» **Aim A**
Can you repeat the passage of the KSM thread below, word for word, from "I agree on this" up to and including "to walk around."?

» **Quoted text**
On Wed, Jun 22, 2011 at 11:39 PM, Rik van Riel<riel@xxxxxxxxxx> wrote:On 06/22/2011 07:19 AM, Izik Eidus wrote:
So what we say here is: it is better to have little junk in the unstable
tree that get flushed eventualy anyway, instead of make the guest
slower....
this race is something that does not reflect accurate of ksm anyway due
to the full memcmp that we will eventualy perform...
With 2MB pages, I am not convinced they will get "flushed eventually",
because there is a good chance at least one of the 4kB pages inside
a 2MB page is in active use at all times.
I worry that the proposed changes may end up effectively preventing
KSM from scanning inside 2MB pages, when even one 4kB page inside
is in active use. This could mean increased swapping on systems
that run low on memory, which can be a much larger performance penalty
than ksmd CPU use.
We need to scan inside 2MB pages when memory runs low, regardless
of the accessed or dirty bits.
I agree on this point. Dirty bit , young bit, is by no means accurate. Even
on 4kB pages, there is always a chance that the pte are dirty but the contents
are actually the same. Yeah, the whole optimization contains trade-offs and
trades-offs always have the possibilities to annoy someone. Just like
page-bit-relying LRU approximations none of them is perfect too. But I think
it can benefit some people. So maybe we could just provide a generic balanced
solution but provide fine tuning interfaces to make sure tha when it really gets
in the way of someone, he has a way to walk around.
Do you agree on my argument? :-)

» **Aim B**
Which lines in the rows below contain the string "kern", with case counting? Select each such line and copy it out.

» **Exercise materials**
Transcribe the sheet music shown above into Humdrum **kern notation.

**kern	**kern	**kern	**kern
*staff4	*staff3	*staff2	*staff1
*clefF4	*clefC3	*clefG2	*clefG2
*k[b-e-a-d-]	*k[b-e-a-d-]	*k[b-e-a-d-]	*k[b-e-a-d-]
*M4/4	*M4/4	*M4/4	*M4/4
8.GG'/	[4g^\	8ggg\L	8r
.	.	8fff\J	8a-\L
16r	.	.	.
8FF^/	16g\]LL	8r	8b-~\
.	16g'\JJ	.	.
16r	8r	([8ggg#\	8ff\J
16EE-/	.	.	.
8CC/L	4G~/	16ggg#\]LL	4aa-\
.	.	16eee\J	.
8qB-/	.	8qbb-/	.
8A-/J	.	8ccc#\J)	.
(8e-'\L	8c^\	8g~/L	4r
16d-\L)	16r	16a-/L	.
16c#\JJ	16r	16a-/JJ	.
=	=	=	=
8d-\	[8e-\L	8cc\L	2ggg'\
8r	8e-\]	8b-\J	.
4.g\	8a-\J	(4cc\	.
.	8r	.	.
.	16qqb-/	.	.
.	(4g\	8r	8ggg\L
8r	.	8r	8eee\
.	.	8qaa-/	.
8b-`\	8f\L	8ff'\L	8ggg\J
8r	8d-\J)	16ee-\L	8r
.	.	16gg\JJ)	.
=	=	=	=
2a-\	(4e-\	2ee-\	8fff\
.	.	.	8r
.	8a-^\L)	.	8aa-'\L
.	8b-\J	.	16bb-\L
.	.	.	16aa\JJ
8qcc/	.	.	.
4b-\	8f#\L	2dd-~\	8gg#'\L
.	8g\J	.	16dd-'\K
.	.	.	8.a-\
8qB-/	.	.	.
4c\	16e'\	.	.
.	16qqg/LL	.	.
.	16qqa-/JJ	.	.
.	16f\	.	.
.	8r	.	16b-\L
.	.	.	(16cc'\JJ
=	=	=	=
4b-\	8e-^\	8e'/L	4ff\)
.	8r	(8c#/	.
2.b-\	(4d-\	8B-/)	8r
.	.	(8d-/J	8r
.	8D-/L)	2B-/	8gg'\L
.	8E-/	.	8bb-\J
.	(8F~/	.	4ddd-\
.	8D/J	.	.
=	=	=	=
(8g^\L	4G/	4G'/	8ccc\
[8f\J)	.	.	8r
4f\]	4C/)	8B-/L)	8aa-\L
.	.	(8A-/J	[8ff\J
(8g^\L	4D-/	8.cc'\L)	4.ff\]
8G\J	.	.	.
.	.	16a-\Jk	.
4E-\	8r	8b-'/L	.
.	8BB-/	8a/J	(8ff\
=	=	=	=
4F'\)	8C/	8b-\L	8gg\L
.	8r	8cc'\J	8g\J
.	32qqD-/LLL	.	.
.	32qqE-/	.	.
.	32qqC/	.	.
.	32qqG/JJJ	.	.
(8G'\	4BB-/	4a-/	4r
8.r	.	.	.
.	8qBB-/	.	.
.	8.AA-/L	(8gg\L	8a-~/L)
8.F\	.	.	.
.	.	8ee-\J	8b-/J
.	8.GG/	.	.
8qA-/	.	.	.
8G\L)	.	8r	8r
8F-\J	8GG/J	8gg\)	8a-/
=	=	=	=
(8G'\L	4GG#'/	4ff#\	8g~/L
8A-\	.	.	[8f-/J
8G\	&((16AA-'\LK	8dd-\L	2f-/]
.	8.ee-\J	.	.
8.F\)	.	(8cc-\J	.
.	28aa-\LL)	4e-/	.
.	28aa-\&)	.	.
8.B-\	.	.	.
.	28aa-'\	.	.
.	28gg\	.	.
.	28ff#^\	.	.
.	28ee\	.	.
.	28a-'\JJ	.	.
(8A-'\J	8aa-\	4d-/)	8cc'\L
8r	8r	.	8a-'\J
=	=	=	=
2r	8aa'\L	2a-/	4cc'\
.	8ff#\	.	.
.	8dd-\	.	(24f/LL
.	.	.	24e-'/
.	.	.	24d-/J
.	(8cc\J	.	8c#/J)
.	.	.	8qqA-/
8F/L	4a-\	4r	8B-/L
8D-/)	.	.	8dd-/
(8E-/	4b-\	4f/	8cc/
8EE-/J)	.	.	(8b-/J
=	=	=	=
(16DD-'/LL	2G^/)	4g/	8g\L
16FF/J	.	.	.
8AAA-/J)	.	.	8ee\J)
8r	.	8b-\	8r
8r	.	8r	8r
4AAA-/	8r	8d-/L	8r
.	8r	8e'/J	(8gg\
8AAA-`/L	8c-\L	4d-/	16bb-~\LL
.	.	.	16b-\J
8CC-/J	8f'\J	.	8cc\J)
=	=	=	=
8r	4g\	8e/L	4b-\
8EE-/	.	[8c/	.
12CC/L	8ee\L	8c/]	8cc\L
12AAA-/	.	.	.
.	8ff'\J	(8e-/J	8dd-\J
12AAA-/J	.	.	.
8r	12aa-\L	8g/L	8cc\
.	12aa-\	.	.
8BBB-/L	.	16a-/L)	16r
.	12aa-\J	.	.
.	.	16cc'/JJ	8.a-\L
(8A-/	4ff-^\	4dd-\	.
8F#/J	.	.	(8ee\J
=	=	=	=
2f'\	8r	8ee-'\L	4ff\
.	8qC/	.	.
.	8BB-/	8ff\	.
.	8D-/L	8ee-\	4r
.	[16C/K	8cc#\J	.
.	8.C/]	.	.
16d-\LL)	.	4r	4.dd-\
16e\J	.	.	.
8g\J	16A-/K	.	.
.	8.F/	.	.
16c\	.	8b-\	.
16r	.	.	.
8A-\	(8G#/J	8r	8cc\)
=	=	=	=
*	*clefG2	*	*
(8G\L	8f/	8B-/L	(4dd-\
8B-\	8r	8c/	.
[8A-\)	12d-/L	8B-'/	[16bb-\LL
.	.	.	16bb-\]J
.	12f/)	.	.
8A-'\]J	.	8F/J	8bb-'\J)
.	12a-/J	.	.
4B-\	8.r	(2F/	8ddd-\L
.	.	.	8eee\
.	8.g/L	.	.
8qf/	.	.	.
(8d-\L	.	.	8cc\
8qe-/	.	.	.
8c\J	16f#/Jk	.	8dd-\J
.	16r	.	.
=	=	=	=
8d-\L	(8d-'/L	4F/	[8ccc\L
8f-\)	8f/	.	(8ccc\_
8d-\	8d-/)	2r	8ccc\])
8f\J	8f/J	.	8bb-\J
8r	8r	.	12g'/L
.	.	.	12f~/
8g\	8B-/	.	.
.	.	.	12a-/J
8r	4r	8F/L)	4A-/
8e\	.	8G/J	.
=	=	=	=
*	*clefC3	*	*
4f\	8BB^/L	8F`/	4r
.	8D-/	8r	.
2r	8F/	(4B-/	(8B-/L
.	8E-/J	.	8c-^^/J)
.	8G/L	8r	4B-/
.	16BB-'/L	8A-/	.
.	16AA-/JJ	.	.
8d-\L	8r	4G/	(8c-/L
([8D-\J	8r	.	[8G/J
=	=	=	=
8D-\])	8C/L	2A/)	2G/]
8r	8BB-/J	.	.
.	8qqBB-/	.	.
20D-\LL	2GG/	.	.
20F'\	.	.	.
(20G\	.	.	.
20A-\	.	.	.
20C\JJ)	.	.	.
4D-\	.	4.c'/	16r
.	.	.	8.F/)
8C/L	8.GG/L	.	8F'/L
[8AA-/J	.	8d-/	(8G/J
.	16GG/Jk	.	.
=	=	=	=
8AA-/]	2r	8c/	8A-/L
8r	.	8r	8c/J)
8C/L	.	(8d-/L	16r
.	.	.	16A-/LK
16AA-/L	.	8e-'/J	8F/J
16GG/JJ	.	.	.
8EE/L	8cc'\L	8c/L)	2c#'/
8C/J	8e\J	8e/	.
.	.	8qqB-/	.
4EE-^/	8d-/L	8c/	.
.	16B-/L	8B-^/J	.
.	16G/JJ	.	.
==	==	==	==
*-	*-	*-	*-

» **Complete answer A**
I agree on this point. Dirty bit , young bit, is by no means accurate. Even
on 4kB pages, there is always a chance that the pte are dirty but the contents
are actually the same. Yeah, the whole optimization contains trade-offs and
trades-offs always have the possibilities to annoy someone. Just like
page-bit-relying LRU approximations none of them is perfect too. But I think
it can benefit some people. So maybe we could just provide a generic balanced
solution but provide fine tuning interfaces to make sure tha when it really gets
in the way of someone, he has a way to walk around.

» **Complete answer B**
Transcribe the sheet music shown above into Humdrum **kern notation.
**kern	**kern	**kern	**kern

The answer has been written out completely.